• TASK GOAL: Which lines in the records below contain the string "context"? Select every such line and copy it out in full.

Stored entries:
------------------------

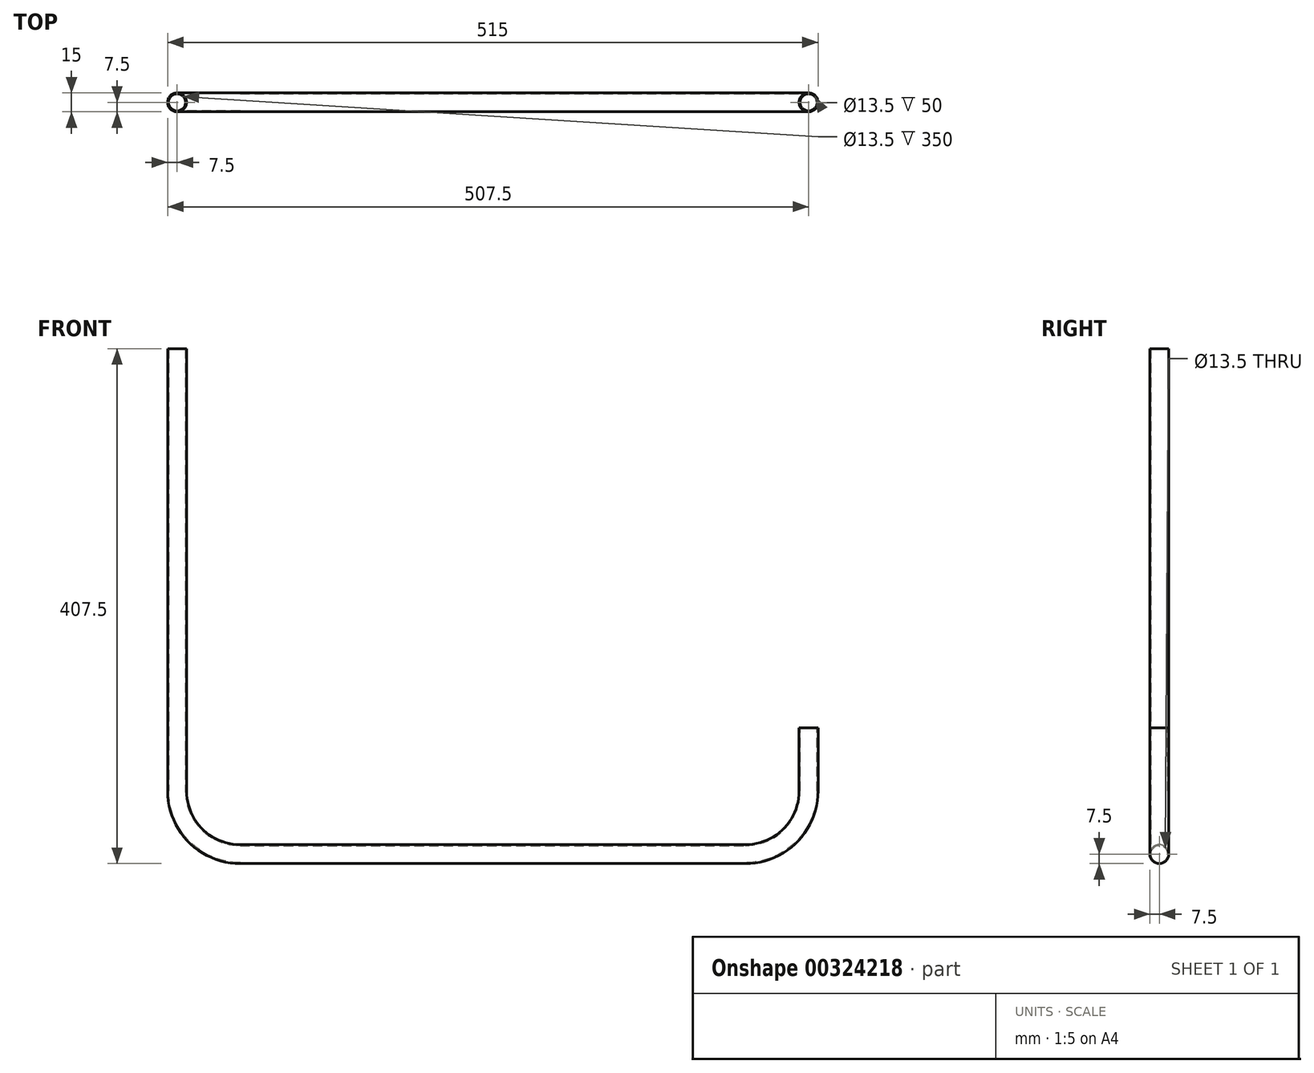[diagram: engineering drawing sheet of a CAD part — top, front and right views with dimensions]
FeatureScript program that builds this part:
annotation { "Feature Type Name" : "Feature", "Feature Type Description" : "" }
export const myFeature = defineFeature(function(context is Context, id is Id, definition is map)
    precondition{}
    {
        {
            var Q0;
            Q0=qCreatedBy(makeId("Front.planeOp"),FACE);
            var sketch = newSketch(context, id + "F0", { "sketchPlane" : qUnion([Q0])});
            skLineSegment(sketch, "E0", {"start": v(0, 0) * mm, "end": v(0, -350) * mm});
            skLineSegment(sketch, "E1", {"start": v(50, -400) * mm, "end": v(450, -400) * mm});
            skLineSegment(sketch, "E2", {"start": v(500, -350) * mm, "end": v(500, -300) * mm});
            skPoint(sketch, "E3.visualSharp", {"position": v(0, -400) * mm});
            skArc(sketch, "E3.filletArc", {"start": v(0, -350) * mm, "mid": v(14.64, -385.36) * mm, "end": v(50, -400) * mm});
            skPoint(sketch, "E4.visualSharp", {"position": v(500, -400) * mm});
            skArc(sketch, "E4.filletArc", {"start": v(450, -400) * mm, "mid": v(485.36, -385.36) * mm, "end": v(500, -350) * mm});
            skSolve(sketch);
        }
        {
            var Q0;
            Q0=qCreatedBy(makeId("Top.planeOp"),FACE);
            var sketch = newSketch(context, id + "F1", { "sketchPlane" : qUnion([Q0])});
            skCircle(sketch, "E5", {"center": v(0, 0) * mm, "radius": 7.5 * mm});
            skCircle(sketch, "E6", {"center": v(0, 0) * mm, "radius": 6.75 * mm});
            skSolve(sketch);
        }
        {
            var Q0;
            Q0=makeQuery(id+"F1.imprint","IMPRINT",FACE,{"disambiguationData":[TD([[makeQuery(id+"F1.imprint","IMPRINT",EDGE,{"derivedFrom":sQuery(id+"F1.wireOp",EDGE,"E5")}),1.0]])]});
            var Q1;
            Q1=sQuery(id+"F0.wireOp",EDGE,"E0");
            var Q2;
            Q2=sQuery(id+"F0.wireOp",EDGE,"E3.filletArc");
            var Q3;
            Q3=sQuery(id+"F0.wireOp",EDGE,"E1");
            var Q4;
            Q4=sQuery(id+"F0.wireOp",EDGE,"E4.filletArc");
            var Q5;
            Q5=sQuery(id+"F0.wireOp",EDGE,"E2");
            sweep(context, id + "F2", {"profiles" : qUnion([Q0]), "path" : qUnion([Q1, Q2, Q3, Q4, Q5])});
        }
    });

------------------------

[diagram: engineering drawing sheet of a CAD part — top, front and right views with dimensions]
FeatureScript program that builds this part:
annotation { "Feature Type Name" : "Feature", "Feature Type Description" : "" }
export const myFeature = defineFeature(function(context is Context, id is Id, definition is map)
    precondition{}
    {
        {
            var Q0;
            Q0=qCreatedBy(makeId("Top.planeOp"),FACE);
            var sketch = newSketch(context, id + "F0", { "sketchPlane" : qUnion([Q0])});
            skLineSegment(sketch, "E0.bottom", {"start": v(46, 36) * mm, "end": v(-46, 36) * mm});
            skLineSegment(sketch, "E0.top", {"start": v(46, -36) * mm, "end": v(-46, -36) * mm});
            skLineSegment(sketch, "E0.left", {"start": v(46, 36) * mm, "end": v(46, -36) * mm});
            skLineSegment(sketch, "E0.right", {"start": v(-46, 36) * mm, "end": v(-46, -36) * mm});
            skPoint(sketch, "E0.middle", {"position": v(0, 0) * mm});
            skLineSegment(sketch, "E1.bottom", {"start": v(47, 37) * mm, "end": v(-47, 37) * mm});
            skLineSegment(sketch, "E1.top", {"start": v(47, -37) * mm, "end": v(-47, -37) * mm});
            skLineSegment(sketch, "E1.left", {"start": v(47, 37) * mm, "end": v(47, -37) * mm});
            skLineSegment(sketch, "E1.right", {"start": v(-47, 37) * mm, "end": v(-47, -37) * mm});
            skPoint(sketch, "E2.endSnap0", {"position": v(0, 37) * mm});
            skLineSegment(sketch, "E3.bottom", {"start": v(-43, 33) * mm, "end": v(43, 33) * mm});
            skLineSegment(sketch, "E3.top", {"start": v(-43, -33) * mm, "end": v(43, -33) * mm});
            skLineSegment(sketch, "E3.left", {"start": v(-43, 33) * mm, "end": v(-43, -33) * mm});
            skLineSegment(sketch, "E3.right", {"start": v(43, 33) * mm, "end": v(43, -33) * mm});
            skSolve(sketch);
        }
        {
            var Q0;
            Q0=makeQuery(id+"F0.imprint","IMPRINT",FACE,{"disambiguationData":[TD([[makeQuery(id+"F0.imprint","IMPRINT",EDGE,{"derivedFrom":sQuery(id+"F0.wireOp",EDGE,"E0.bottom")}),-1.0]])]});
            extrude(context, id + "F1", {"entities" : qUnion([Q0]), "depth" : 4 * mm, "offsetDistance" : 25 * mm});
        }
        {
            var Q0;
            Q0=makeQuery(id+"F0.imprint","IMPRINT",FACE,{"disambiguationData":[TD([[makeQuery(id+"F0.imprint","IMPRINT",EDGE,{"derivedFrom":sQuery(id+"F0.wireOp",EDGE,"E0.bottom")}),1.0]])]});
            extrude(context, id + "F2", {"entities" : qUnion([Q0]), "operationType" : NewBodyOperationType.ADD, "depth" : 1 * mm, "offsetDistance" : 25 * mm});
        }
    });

------------------------

• COMPLETE ANSWER:
export const myFeature = defineFeature(function(context is Context, id is Id, definition is map)
            var sketch = newSketch(context, id + "F0", { "sketchPlane" : qUnion([Q0])});
            var sketch = newSketch(context, id + "F1", { "sketchPlane" : qUnion([Q0])});
            sweep(context, id + "F2", {"profiles" : qUnion([Q0]), "path" : qUnion([Q1, Q2, Q3, Q4, Q5])});
export const myFeature = defineFeature(function(context is Context, id is Id, definition is map)
            var sketch = newSketch(context, id + "F0", { "sketchPlane" : qUnion([Q0])});
            extrude(context, id + "F1", {"entities" : qUnion([Q0]), "depth" : 4 * mm, "offsetDistance" : 25 * mm});
            extrude(context, id + "F2", {"entities" : qUnion([Q0]), "operationType" : NewBodyOperationType.ADD, "depth" : 1 * mm, "offsetDistance" : 25 * mm});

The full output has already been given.